Electronics hums with home-grown firms, US 'big boys'
Danilo K. Dimayuga, vice-president of Stanford Microsystems Inc., sounded somewhat concerned. "Because of the economic situation in the United States," he said, "we are more cautious in terms of expanding our facilities. We are not laying off people. But we are taking a more conservative stand at this time. We are watching to see how the US recession affects Europe and Japan."
Presumably any situation is relative, but most corporate executives in the US would be glad to have Mr. Dimayuga's sales problem. He expects company revenues to grow at least 40 percent in the fiscal year that began in July. Even though inflation was running at a high of 25 percent in the Philippines last march, a 40 percent sales growth for the packaging and assembly of electronic components represents a substantial real gain.
However, Mr. Dimayuga was comparing that growth with 60 percent in the previous fiscal year and 70 percent the year before that.
Stanford Microsystems sprang from a case study by the company's founder, Cristino C. Concepcion Jr., done at Harvard's School of Business Administration, regarding the feasibility of assembling components in the Philippines.
The young engineering graduate (Stanford University) went home and put theory into practice. First, in 1969, he founded Stanford Associates Inc., which puts together core memories for computermakers; it now employs 500 people. A year later he started Stanford Microsystems. It now has 7,000 people on its payroll, some 90 percent of them female, because of their "patience and nimble fingers," the founder says.
Mr. Concepcion's pioneer electronics firms have been joined by about 10 other Philippine "independents" and several more subsidiaries of US companies.
Texas Instruments has just been completing a factory in baguio which will eventually provide 5,000 jobs. Other American companies with plants here include Motorola, Fairchild, Intel, Signetics, National Semiconductors, and Advanced Micro Devices.
Notes Roberto V. Ongpin, minister of industry: "From virtually nothing in 1972, the Philippine exports in electronic products rose to about $300 million in 1979. We expect this industry to grow at an annual rate of 25 percent over the next five years."
The industry today employs some 35,000 Filipinos.
Mr. Dimayuga is convinced the Philippines will continue to compete successfully with other Asian nations for the assembly business. "We have got the human resources . . . intelligent people . . . a high literacy rate. And so far we are cheaper than Taiwan, Hong Kong, South Korea, Singapore, and even Malaysia."
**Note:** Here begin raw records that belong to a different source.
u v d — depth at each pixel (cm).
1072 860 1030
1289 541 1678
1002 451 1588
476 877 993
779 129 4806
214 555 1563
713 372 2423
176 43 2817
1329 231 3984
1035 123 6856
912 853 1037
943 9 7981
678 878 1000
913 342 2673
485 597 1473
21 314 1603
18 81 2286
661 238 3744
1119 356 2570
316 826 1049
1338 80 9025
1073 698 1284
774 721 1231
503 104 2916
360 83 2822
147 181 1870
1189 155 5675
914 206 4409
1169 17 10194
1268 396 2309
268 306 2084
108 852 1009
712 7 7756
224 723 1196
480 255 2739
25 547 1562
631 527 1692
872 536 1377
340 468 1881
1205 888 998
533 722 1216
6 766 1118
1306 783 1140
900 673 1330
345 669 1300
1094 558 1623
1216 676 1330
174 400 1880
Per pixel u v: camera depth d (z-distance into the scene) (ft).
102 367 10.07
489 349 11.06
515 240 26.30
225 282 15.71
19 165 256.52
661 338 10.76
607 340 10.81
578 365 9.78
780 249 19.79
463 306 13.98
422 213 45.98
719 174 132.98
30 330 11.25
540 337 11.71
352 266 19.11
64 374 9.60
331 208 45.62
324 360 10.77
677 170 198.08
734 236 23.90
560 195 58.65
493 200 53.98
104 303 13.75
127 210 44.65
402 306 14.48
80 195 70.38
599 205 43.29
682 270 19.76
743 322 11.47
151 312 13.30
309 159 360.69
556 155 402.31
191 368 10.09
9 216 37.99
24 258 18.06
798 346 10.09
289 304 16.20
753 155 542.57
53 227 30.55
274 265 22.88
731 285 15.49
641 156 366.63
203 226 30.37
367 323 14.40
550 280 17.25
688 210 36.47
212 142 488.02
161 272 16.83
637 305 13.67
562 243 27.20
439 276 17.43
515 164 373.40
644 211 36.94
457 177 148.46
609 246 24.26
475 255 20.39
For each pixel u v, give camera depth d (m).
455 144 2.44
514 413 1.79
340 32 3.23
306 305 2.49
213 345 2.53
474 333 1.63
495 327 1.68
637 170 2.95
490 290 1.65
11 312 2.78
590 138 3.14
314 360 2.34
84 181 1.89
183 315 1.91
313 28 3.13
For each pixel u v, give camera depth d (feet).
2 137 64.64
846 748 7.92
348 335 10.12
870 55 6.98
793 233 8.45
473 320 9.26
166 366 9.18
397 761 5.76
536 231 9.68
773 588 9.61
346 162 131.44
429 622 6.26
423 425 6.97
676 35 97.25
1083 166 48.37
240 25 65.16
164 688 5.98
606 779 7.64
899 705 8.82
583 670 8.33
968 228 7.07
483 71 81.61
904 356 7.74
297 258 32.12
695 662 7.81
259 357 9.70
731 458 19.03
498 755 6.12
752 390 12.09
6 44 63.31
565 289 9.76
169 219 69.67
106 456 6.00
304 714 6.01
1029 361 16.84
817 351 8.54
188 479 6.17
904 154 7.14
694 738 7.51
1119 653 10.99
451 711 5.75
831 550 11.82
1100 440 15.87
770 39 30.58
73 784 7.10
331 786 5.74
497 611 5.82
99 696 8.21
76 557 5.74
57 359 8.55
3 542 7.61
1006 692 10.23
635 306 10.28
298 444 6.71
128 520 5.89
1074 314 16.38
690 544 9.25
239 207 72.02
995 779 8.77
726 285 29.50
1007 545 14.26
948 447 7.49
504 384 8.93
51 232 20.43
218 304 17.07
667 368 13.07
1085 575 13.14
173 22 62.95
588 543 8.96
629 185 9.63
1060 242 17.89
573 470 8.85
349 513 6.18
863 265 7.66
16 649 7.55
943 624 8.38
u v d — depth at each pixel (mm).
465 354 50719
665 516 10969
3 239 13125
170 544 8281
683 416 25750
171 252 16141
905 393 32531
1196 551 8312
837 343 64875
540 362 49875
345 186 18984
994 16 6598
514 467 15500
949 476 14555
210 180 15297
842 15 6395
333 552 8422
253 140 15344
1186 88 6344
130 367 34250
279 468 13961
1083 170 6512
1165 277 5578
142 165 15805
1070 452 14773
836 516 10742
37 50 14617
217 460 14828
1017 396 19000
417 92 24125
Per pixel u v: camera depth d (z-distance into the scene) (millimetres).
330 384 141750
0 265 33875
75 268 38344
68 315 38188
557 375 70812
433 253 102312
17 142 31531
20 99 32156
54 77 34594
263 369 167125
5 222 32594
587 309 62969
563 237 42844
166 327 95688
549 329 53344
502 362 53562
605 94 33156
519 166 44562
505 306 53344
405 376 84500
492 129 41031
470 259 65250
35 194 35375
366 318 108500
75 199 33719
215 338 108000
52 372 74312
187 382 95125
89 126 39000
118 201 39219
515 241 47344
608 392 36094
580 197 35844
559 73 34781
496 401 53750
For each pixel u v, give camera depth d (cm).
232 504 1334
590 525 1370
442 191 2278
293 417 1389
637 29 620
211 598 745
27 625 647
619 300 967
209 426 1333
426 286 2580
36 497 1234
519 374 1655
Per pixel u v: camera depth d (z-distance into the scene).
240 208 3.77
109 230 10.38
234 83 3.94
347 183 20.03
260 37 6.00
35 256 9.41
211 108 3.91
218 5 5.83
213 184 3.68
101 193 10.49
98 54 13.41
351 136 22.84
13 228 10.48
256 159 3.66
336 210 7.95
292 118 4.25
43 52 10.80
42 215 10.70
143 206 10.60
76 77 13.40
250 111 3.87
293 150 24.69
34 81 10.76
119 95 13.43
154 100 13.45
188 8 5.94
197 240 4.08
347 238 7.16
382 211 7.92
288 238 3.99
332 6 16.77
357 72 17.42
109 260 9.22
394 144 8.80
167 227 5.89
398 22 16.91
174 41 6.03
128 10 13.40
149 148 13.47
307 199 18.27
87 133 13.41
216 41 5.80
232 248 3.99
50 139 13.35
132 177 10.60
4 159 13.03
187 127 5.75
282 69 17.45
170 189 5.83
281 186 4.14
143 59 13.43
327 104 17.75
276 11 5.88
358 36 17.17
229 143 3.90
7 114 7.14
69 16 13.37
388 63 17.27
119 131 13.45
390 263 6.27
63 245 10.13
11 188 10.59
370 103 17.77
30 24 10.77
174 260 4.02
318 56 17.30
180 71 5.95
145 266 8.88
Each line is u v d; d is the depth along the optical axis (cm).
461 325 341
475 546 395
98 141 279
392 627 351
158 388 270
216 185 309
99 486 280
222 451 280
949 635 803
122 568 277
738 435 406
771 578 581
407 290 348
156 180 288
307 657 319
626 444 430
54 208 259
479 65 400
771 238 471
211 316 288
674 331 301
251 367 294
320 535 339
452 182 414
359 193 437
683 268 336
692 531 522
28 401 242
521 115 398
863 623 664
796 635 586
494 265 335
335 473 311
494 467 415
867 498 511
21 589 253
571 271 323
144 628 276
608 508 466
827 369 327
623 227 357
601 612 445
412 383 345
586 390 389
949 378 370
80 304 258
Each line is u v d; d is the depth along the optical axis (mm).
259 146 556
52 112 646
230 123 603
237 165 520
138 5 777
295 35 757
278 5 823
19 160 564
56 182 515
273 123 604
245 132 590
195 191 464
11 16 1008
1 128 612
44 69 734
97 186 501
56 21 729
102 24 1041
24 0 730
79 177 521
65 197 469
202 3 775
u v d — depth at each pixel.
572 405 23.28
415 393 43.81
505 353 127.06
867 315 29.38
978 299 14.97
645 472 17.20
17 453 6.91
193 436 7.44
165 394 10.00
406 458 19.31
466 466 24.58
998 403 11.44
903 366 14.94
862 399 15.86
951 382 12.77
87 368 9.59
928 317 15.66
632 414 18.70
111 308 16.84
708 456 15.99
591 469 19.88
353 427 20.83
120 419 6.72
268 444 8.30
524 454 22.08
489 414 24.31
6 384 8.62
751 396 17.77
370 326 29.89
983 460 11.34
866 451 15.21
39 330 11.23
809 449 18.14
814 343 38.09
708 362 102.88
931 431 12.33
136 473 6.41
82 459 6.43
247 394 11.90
Mr. Ongpin says, "Our success in having attracted the 'big boys' at the US electronics industry . . . speaks well of the Philippine investment climate."
Stanford Microsystems subcontracts to make electronic devices according to specifications for many prominent electronics companies in the US, Japan, and Europe. For instance, it sells to Motorola, Sprague Electric, Solid State Scientific Industries, Hughes Aircraft, and so on. The components are likely to end up in television and stereo sets, computers, military hardware, watch modules, smoke detectors, washing machines, air conditioners, refrigerators, and so on.
Donald Green, US marketing manager in Los Altos for a marketing subsidiary, Stanford Microsystems International Inc., says sales have been going "reasonably" well despite the recession, especially in telecommunications and memory devices. Sales of components for consumer electronic products have been "weak," however, he says.
A few years ago, Stanford Microsystems sold some 70 percent of its output to companies in the US and Canada. Now about 40 percent apiece goes to Japan and the US and the remaining 20 percent to Europe.
"We have a pretty wide base of customers," says Mr. Dimayuga.
the firm's factory workers start out at the minimum wage of about $1.72 a day , plus other benefits that could add up to an average of about $3.44 a day. They get wage boosts after a tryout period of 90 days. With so many young people entering the job market here, Stanford Microsystems has no trouble hiring young high school graduates for its assembly operations. Turnover is a mere 7 percent a year, low by US standards.
Mr. Dimayuga noted that he has a tougher time attracting technical personnel. They are in demand not only here, but in foreign countries, particularly in the Middle East.
Since all of the company's products are exported, stanford gets preferential tax and financing treatment from the government.
It has two plants in the Manila area. They are working three shifts a day. The company has installed emergency diesel generators to eliminate the problem of electrical brownouts in the Manila area.
The latest sales figure, for the three quarters ended March 31, 1980, amount to about $28 million. Profits were $3 million.